There is a counter-argument that China will provide funds through Chinese SOEs (state-owned enterprises) as a novel strategy of financing the BRI. However, wishful thinking and placing all our eggs in one Chinese basket will not help Sri Lanka to overcome challenges at home. Sri Lanka requires action. It is unfair to have higher expectations from China as they have bigger interests over the entire BRI project, and at the same time, there will be geopolitical tensions. Incorrect prioritisation of reforms is a sure way for deepening the crisis.

So far, the tragedy of our economy is that we didn’t do anything. In a dynamic world, not doing anything is sometimes worse than even attempting to do the wrong thing. Settling in stagnation without moving in any direction and postponing the problem by kicking the can down the road of wishful prosperity is a distant recipe for actual prosperity.

Scenario 3: Make it happen

The third and most favourable scenario would be the policymakers making it happen. It’s easier said than done, but I still believe there is a good opportunity to make it happen if the correct tools are available and correct prioritisation is done. Every crisis brings opportunities and opens up windows for reforms. We have to just get the right reforms done. Very importantly, when the right tools are used, investor confidence will be restored and the market signaling system will work.

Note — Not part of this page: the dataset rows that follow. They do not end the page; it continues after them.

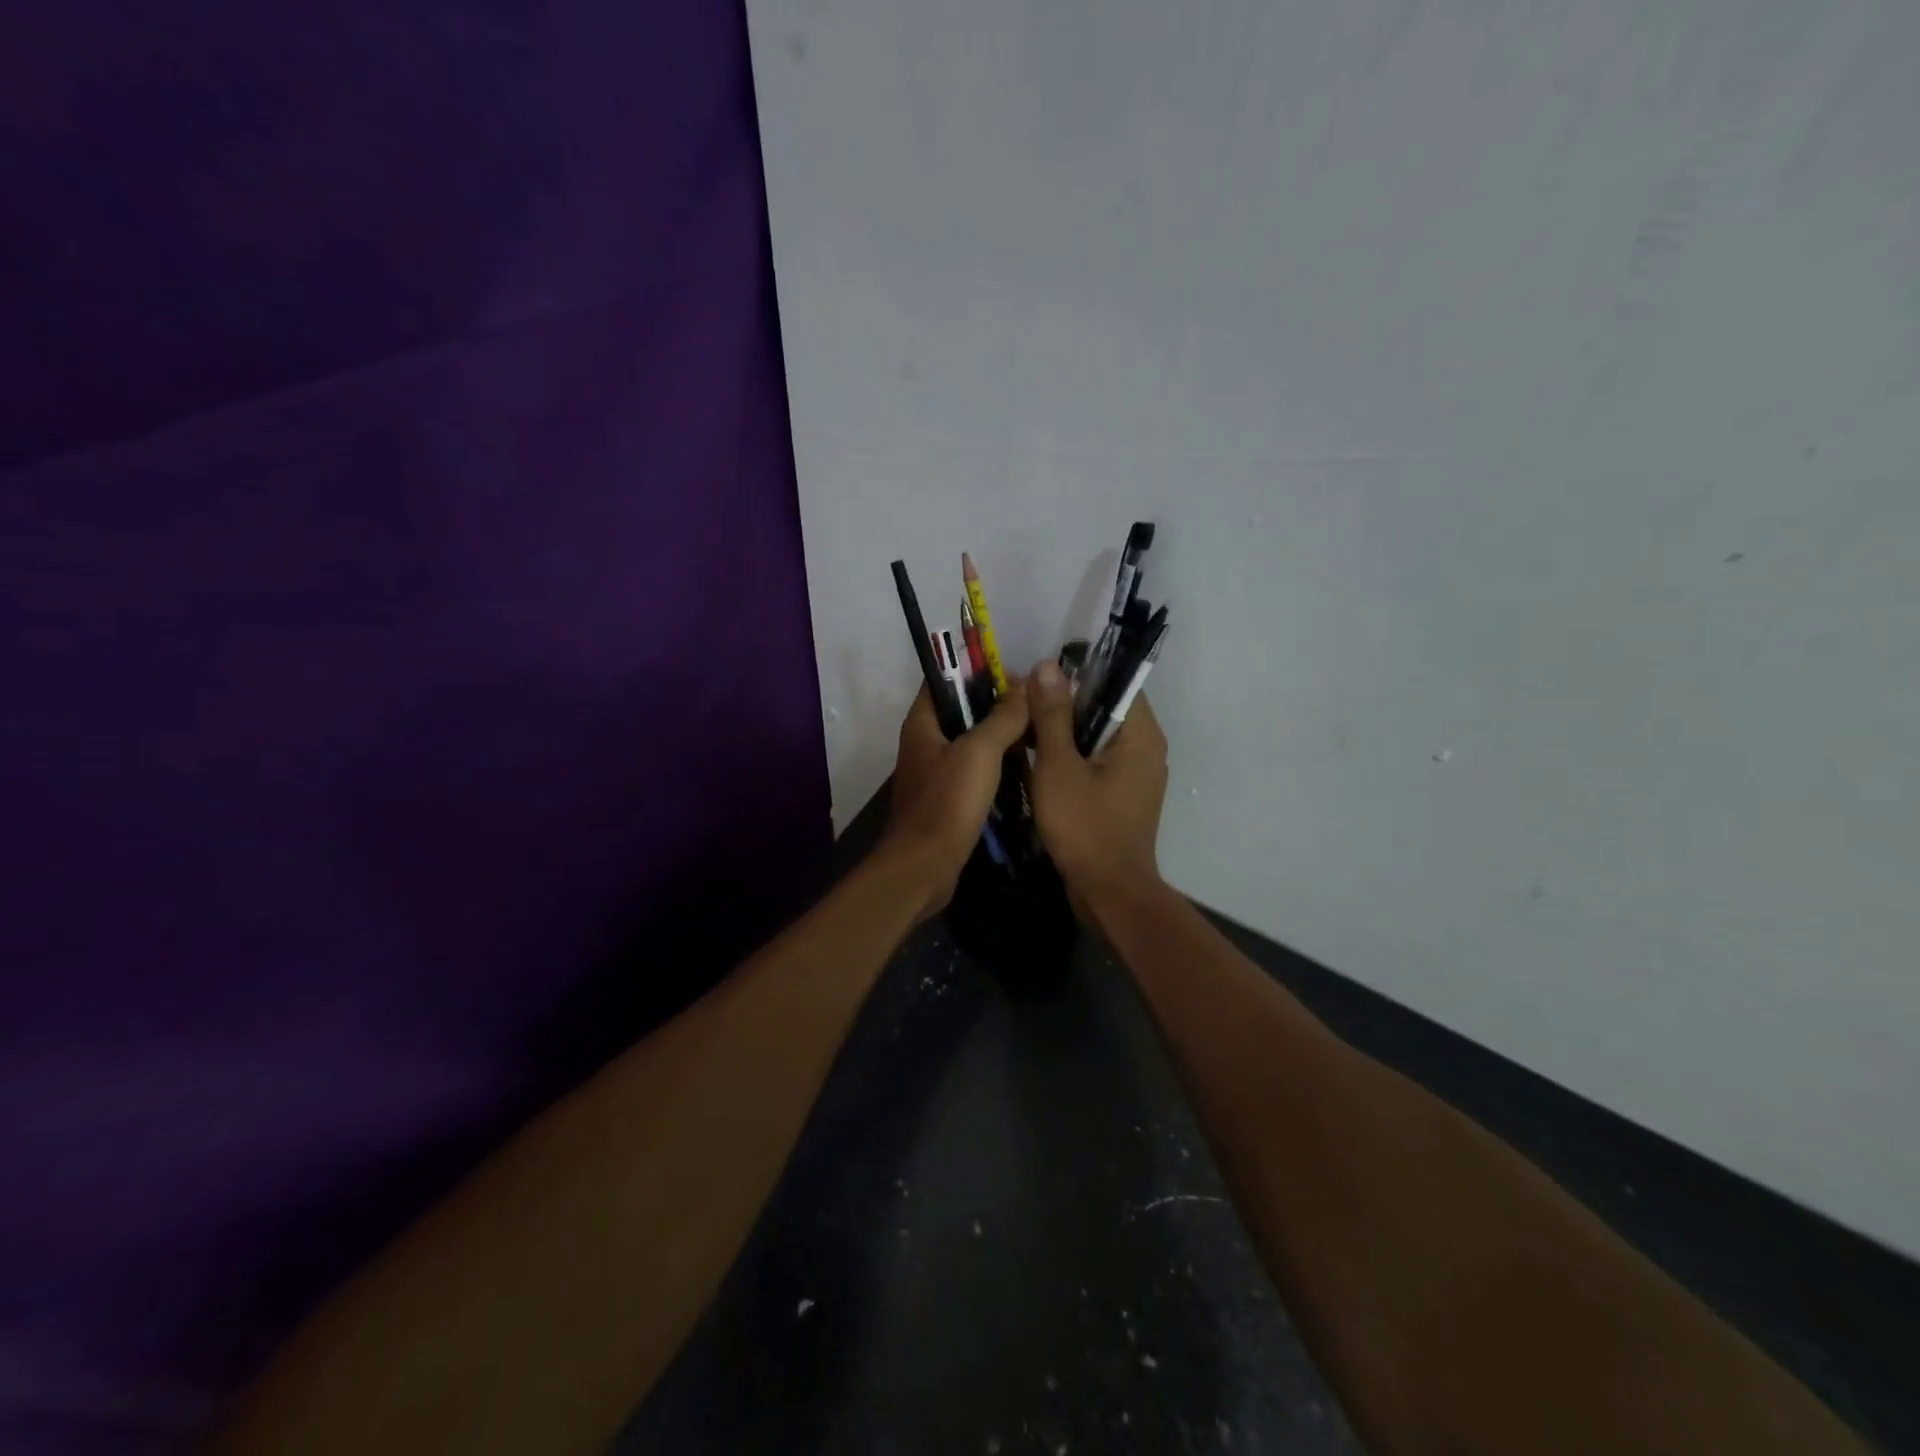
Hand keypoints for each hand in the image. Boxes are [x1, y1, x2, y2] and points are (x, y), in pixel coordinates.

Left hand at [883, 682, 1031, 917]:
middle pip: (961, 711)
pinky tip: (1024, 769)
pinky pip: (974, 771)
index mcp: (922, 723)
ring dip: (1000, 737)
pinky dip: (996, 766)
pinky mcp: (947, 799)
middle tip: (1035, 706)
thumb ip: (1003, 717)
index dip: (977, 671)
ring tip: (1037, 734)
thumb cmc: (948, 802)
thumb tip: (1024, 687)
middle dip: (996, 706)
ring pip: (970, 743)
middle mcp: (924, 743)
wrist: (925, 866)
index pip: (944, 679)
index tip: (1016, 676)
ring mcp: (934, 773)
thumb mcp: (980, 751)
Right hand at [1026, 660, 1167, 905]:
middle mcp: (1146, 748)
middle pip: (1103, 709)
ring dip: (1062, 732)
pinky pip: (1095, 761)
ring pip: (1096, 737)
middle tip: (1021, 705)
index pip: (1113, 683)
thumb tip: (1047, 665)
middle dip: (1062, 705)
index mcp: (1140, 735)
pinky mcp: (1121, 795)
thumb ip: (1053, 715)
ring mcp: (1135, 774)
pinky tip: (1036, 761)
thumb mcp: (1059, 766)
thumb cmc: (1085, 826)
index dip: (1075, 677)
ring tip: (1022, 729)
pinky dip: (1070, 757)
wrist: (1108, 892)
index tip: (1037, 683)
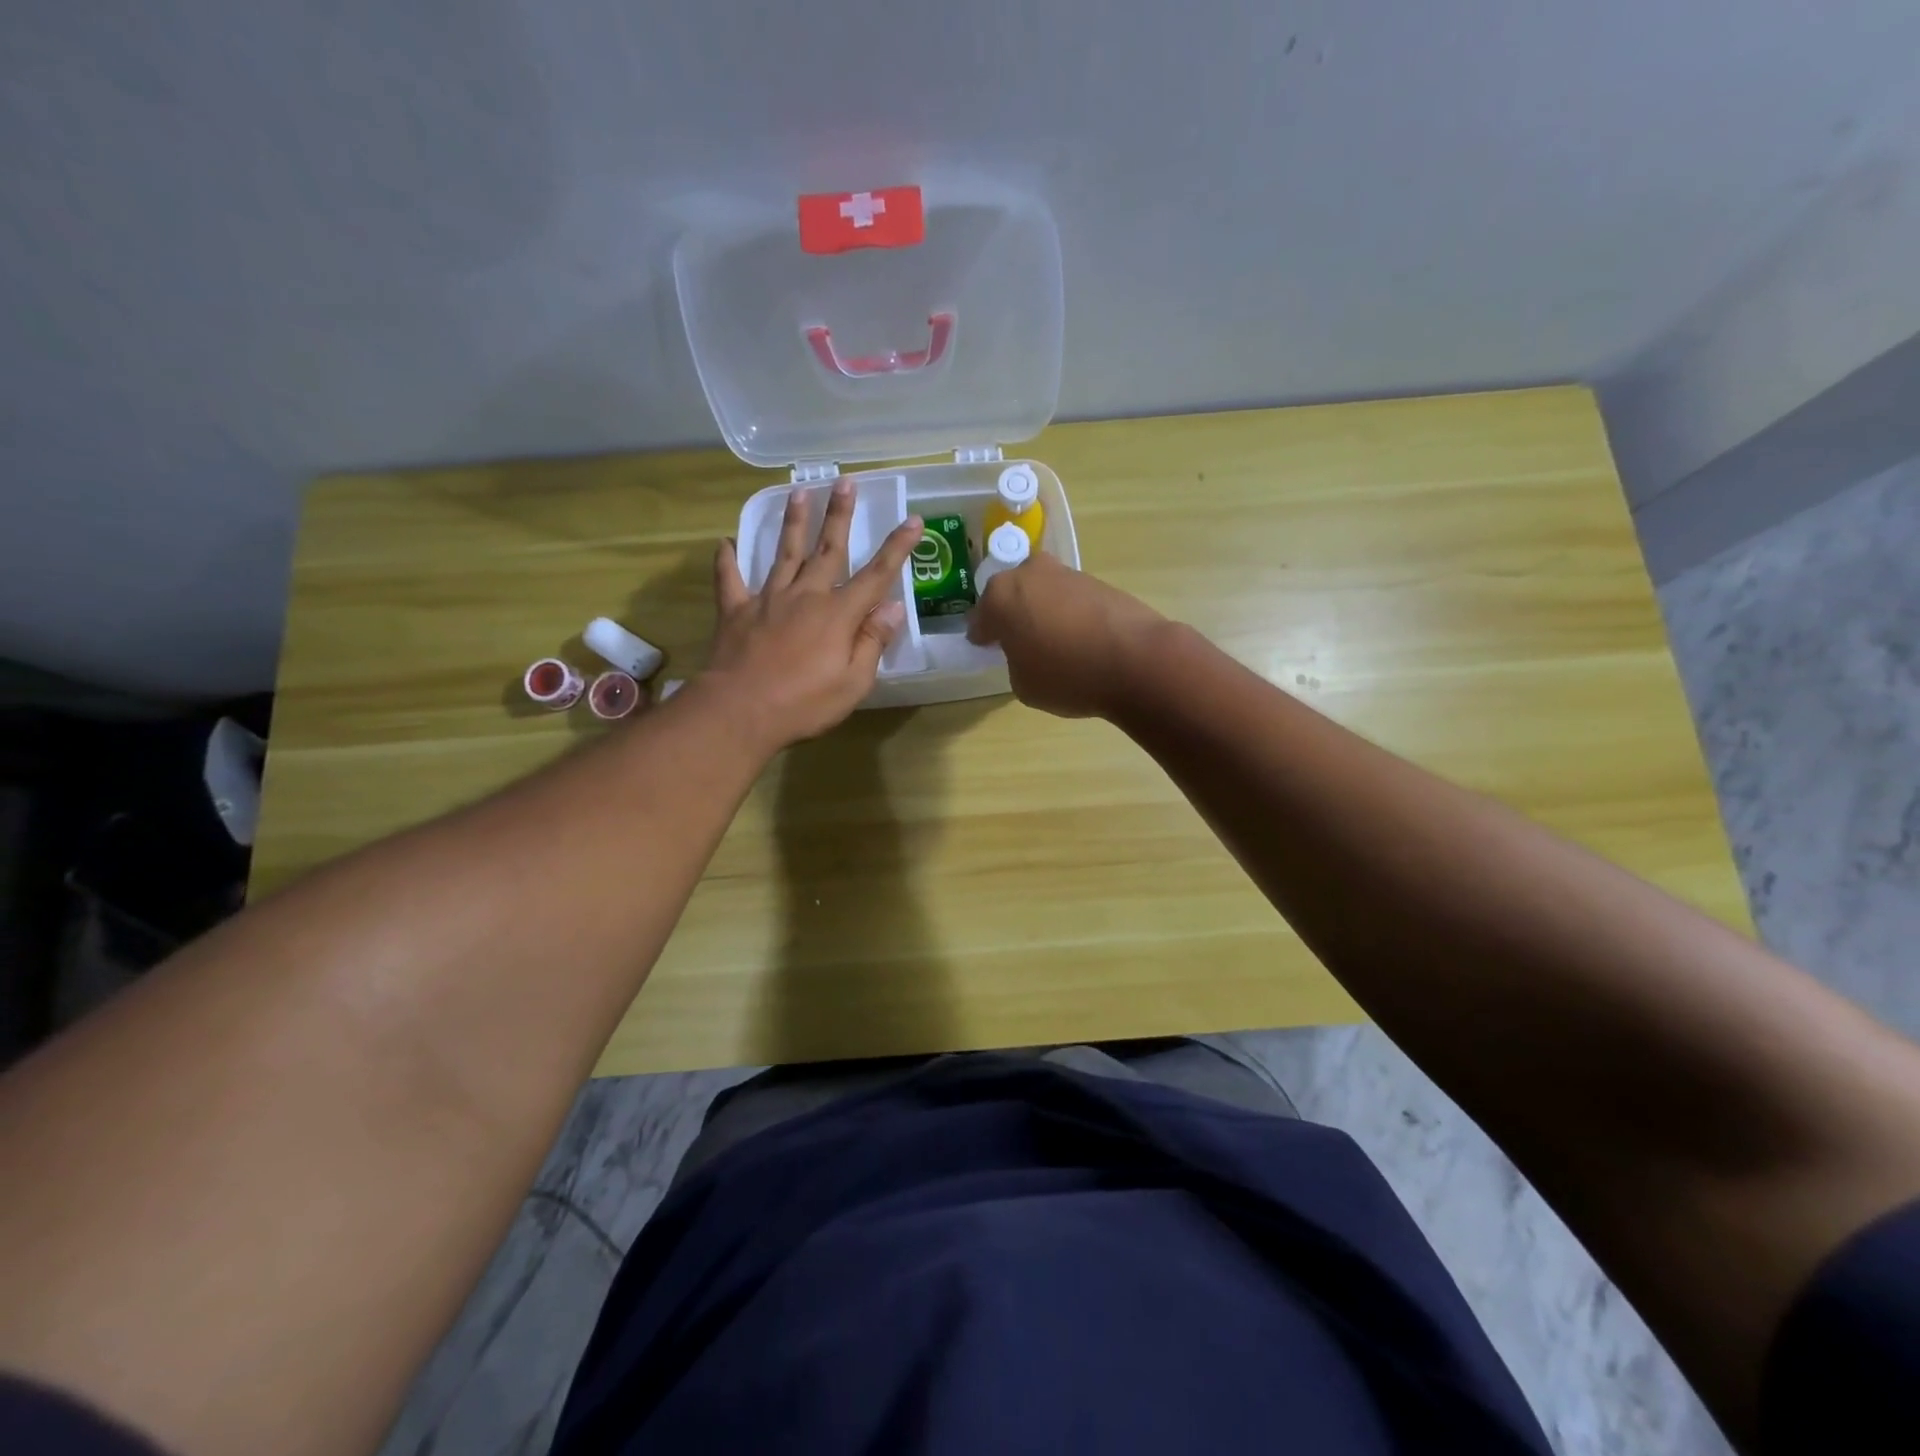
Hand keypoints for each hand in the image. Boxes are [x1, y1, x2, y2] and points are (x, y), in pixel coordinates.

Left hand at [703, 478, 921, 747]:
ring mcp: (768, 599)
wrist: (741, 711)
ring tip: (798, 492)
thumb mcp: (853, 682)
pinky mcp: (736, 611)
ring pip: (783, 553)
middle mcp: (806, 596)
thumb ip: (872, 641)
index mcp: (838, 614)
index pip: (876, 575)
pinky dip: (727, 561)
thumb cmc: (804, 703)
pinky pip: (730, 580)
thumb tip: (893, 606)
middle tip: (845, 482)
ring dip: (793, 523)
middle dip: (839, 515)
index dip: (897, 547)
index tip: (913, 520)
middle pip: (828, 549)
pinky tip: (724, 543)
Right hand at [967, 554, 1168, 718]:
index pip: (980, 618)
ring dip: (1043, 612)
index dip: (983, 638)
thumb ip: (1015, 661)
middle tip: (1020, 643)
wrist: (1137, 661)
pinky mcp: (1098, 581)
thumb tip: (1028, 652)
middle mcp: (1030, 574)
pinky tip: (1081, 640)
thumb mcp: (1023, 684)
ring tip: (1055, 644)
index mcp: (1001, 596)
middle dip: (1013, 616)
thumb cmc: (1067, 676)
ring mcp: (1067, 574)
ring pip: (1043, 593)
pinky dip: (1070, 615)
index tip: (988, 650)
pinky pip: (1071, 600)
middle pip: (1012, 595)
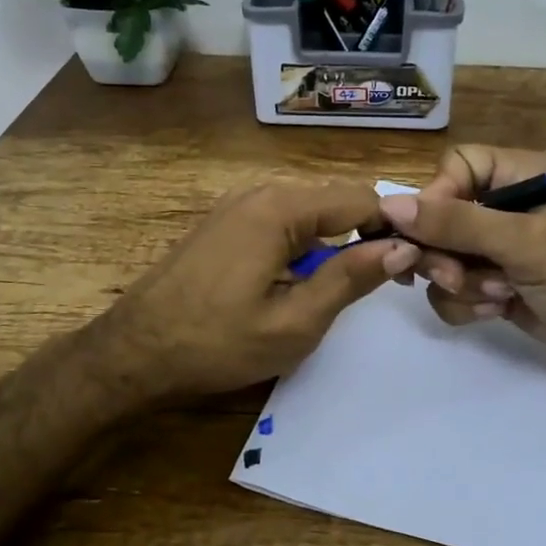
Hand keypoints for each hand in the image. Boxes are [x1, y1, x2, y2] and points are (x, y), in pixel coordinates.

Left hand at [95, 180, 410, 399]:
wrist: (133, 353)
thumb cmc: (216, 343)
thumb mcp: (295, 321)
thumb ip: (351, 278)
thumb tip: (402, 247)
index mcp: (280, 208)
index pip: (361, 199)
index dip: (394, 229)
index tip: (412, 267)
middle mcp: (259, 192)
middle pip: (335, 202)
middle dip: (364, 236)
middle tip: (379, 286)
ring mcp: (237, 205)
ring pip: (309, 214)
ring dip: (332, 245)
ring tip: (337, 291)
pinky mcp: (224, 223)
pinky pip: (281, 223)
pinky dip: (302, 246)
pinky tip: (296, 284)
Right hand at [380, 146, 545, 379]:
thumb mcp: (527, 246)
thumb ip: (459, 224)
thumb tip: (390, 207)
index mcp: (522, 175)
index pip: (455, 167)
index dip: (436, 199)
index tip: (431, 235)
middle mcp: (505, 205)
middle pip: (438, 215)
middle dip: (445, 253)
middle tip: (457, 277)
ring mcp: (497, 247)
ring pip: (439, 255)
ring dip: (459, 283)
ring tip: (497, 297)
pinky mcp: (491, 282)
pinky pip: (449, 287)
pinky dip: (465, 304)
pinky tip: (497, 312)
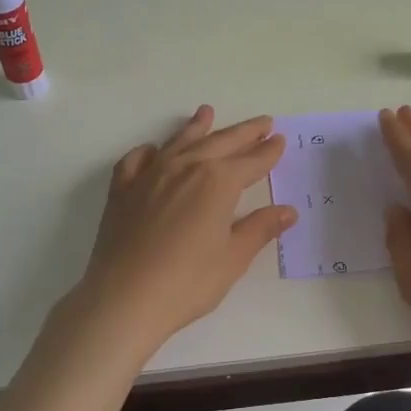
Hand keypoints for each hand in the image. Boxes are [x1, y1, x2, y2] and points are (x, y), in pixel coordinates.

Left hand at [69, 106, 297, 358]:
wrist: (124, 298)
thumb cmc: (187, 283)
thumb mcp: (233, 258)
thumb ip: (259, 228)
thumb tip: (287, 211)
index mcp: (217, 182)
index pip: (251, 161)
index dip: (267, 152)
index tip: (280, 140)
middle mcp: (185, 168)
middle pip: (220, 142)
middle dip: (244, 132)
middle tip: (262, 122)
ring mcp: (150, 175)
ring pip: (179, 142)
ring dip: (197, 127)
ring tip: (207, 112)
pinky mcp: (123, 190)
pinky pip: (137, 160)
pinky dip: (150, 152)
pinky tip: (154, 151)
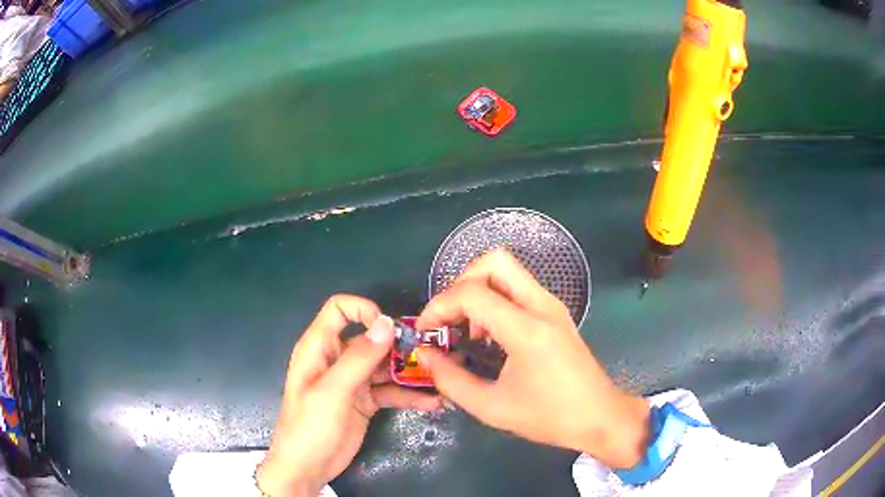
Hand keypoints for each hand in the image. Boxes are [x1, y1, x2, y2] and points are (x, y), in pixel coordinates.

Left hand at [257, 295, 442, 495]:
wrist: (308, 467)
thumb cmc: (310, 426)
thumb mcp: (333, 391)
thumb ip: (359, 358)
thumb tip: (387, 323)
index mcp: (320, 348)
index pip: (339, 310)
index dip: (364, 310)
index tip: (390, 329)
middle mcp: (337, 360)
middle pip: (370, 338)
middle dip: (399, 344)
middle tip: (430, 354)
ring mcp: (353, 381)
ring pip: (384, 366)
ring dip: (409, 371)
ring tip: (439, 377)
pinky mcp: (365, 401)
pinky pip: (390, 391)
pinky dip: (409, 395)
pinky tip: (431, 402)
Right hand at [415, 250, 649, 468]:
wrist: (600, 417)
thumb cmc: (549, 417)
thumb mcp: (492, 408)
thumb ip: (451, 380)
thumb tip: (425, 355)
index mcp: (527, 329)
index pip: (471, 292)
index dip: (439, 306)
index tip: (426, 332)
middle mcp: (541, 305)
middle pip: (493, 261)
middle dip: (461, 283)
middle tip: (449, 318)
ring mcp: (552, 305)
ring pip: (507, 270)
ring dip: (478, 290)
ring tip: (467, 331)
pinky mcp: (556, 312)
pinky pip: (518, 288)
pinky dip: (495, 299)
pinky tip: (491, 336)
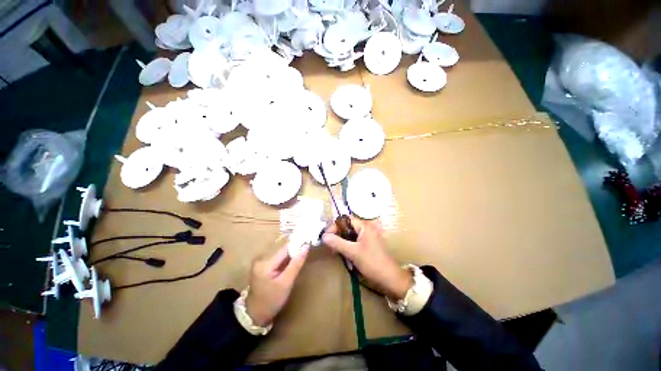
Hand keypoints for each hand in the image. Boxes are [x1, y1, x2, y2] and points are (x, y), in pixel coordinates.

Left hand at [245, 244, 308, 325]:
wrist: (255, 316)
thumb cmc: (271, 301)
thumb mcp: (286, 283)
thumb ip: (296, 264)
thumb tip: (306, 247)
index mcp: (266, 263)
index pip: (285, 249)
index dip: (297, 246)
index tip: (309, 244)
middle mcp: (262, 259)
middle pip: (283, 251)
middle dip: (295, 252)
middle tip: (307, 253)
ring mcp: (261, 263)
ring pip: (281, 256)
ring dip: (291, 257)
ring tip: (302, 258)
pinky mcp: (263, 268)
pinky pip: (278, 261)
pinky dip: (286, 262)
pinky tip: (292, 265)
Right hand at [322, 217, 411, 299]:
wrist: (390, 278)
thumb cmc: (372, 262)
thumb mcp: (353, 252)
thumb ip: (337, 243)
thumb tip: (323, 236)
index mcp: (364, 226)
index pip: (345, 220)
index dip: (335, 226)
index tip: (327, 237)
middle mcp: (367, 227)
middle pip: (347, 227)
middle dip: (338, 237)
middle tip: (332, 248)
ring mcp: (368, 236)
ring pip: (350, 236)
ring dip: (343, 244)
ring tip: (338, 254)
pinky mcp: (369, 244)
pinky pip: (355, 242)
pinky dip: (349, 248)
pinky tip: (347, 258)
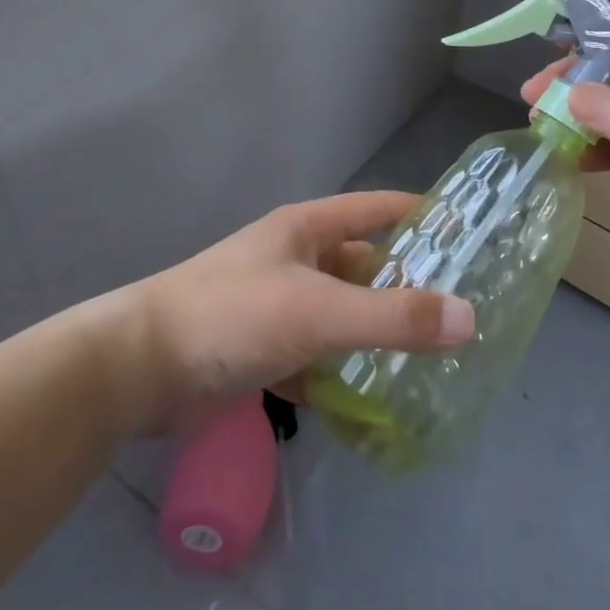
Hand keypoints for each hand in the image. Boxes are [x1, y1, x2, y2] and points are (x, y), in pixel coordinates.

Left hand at [131, 192, 474, 426]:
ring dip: (375, 336)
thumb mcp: (319, 311)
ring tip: (430, 360)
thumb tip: (470, 319)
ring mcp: (278, 305)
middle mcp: (295, 260)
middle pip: (364, 266)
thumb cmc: (234, 316)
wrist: (139, 369)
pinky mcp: (262, 350)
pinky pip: (316, 356)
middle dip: (406, 287)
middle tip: (461, 312)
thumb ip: (393, 317)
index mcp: (307, 229)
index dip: (421, 214)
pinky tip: (372, 401)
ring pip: (342, 315)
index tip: (469, 231)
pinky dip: (340, 374)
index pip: (377, 208)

To “make it happen”, policymakers have to realise that there are no shortcuts, nor can there be any alternative method to be adapted. It has to be hard economic reforms to improve productivity by allowing markets to operate based on price signals and improve fiscal management and monetary stability. “Making it happen” requires commitment and comprehension of the problem diagnosis.

We need to understand that the solution mix we have at hand is not the most convenient, given our bad economic management over the years. There is a cost for every action, reaction, and choice we make. Since the Government has kept the solution with the International Monetary Fund (IMF) aside, now we have to evaluate the other available solutions. Financing through FDI (foreign direct investment) and bilateral swaps is one way to look at it. How far we can accelerate our growth realistically is another way to estimate where our possible landing would be.

As the Government is unwilling to amend the tax concessions, then we have to evaluate where we can cut the expenditure and if we are willing to let go of at least a few of our loss-making SOEs for private investors to run it. Or else, we can utilise some untapped resources and open it up for investment and take our economy back on track. We have to evaluate the pros and cons of going with the IMF vs. going without the IMF with a cost-benefit analysis and see where we really want to mix and match our solutions.

There are suites of solutions even in the darkest hour, but to make it happen, we have to move to the driving seat and get things done. Using wrong tools, not doing anything, and wishful thinking of an economic revival will surely not help Sri Lanka to move forward. Only time will tell us whether we just wanted things to happen, whether we were a bunch of wishful thinkers waiting for things to just happen, or whether we were a courageous nation which made things happen.


The opinions expressed are the author’s own views. They may not necessarily reflect the views of the Advocata Institute or anyone affiliated with the institute.